Lorsqu'un incendie de cinq alarmes a ravagé le Wang Fuk Court de Hong Kong, à Tai Po, le mercredi 26 novembre 2025, la ville a connu son incendie le plus meurtrier depuis plus de six décennies. Au moins 44 personnes ont perdu la vie, 58 ont été blessées et 279 étaient portées disparues dans l'immédiat après-coup. Parmi les victimes figure un pompier mort en service.
L'ampleur de la tragédie a choqué la ville et ravivé les inquiétudes de longue date concernant la capacité de Hong Kong à répondre aux incendies d'immeubles de grande hauteur – un défi intrinsèquement complexe dans l'un des environnements urbains les plus verticaux au monde. Les échelles de pompiers n'atteignent qu'une hauteur limitée, la fumée dense obstrue la visibilité, les résidents des étages supérieurs sont souvent confrontés à des coupures de communication, et les pompiers doivent monter des dizaines d'étages avant de pouvoir commencer les opérations intérieures.
Cet événement a souligné une vérité structurelle : à mesure que les villes s'élèvent, les stratégies traditionnelles de lutte contre les incendies peinent à suivre le rythme. Et c'est dans cet écart grandissant que les drones – déjà utilisés sous diverses formes d'intervention d'urgence – s'avèrent être l'un des renforts les plus prometteurs.

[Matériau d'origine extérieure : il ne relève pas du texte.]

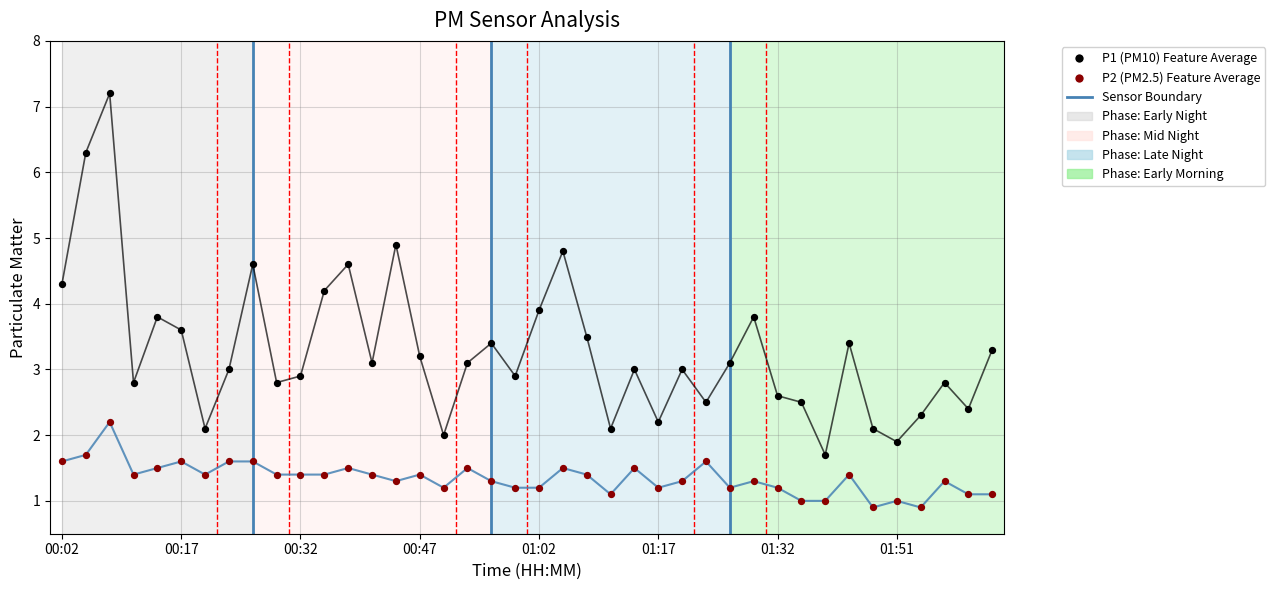

Across all series, what Y value is closest to 4?

3.9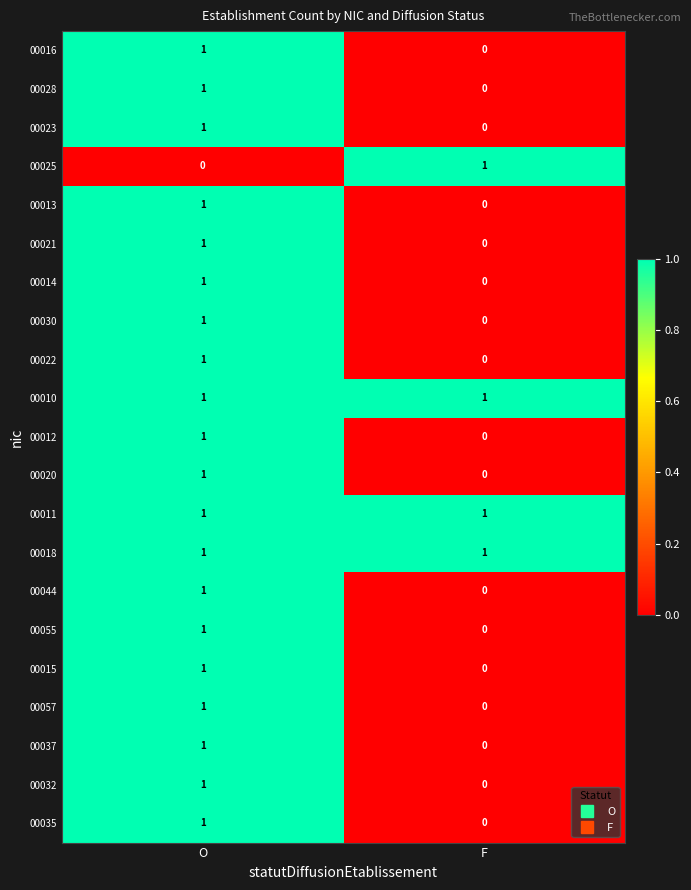

Rank the categories by 00012 value from lowest to highest.

F, O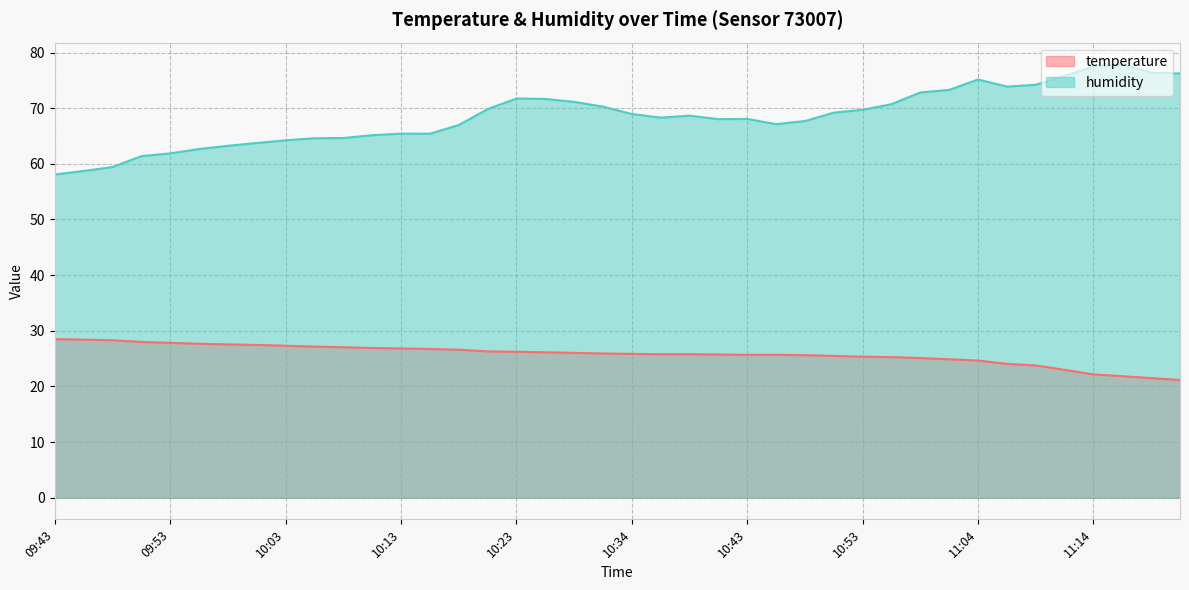

List the series in order of their overall mean, lowest first.

temperature, humidity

Les drones sont devenus l'un des outils les plus efficaces pour fournir ce type de perspective en temps réel et à haute altitude que les équipes au sol ne peuvent pas atteindre.
Lors d'un incendie en hauteur, chaque minute passée à localiser l'étage exact du sinistre peut coûter des vies. Un drone peut s'élever en quelques secondes vers les niveaux supérieurs de l'immeuble, localiser les flammes actives et transmettre immédiatement des données visuelles et thermiques – éliminant les conjectures et permettant aux équipes au sol de se déployer de manière plus stratégique.
Les incendies dans les immeubles de grande hauteur se propagent souvent rapidement à travers les matériaux de façade, les gaines techniques, l'isolation extérieure ou les joints de fenêtres fissurés. Les drones à imagerie thermique peuvent suivre instantanément cette expansion vers le haut ou vers le bas, aidant les commandants à décider quand évacuer les étages adjacents et quand rediriger les ressources pour stopper la propagation verticale.
En combinant des caméras RVB avec des capteurs thermiques, les drones peuvent créer une carte thermique externe de la structure, montrant où les températures culminent et quelles unités peuvent contenir des personnes piégées. Ils peuvent également évaluer les schémas de concentration de fumée, aidant les pompiers à anticiper les risques d'embrasement généralisé et les zones d'effondrement.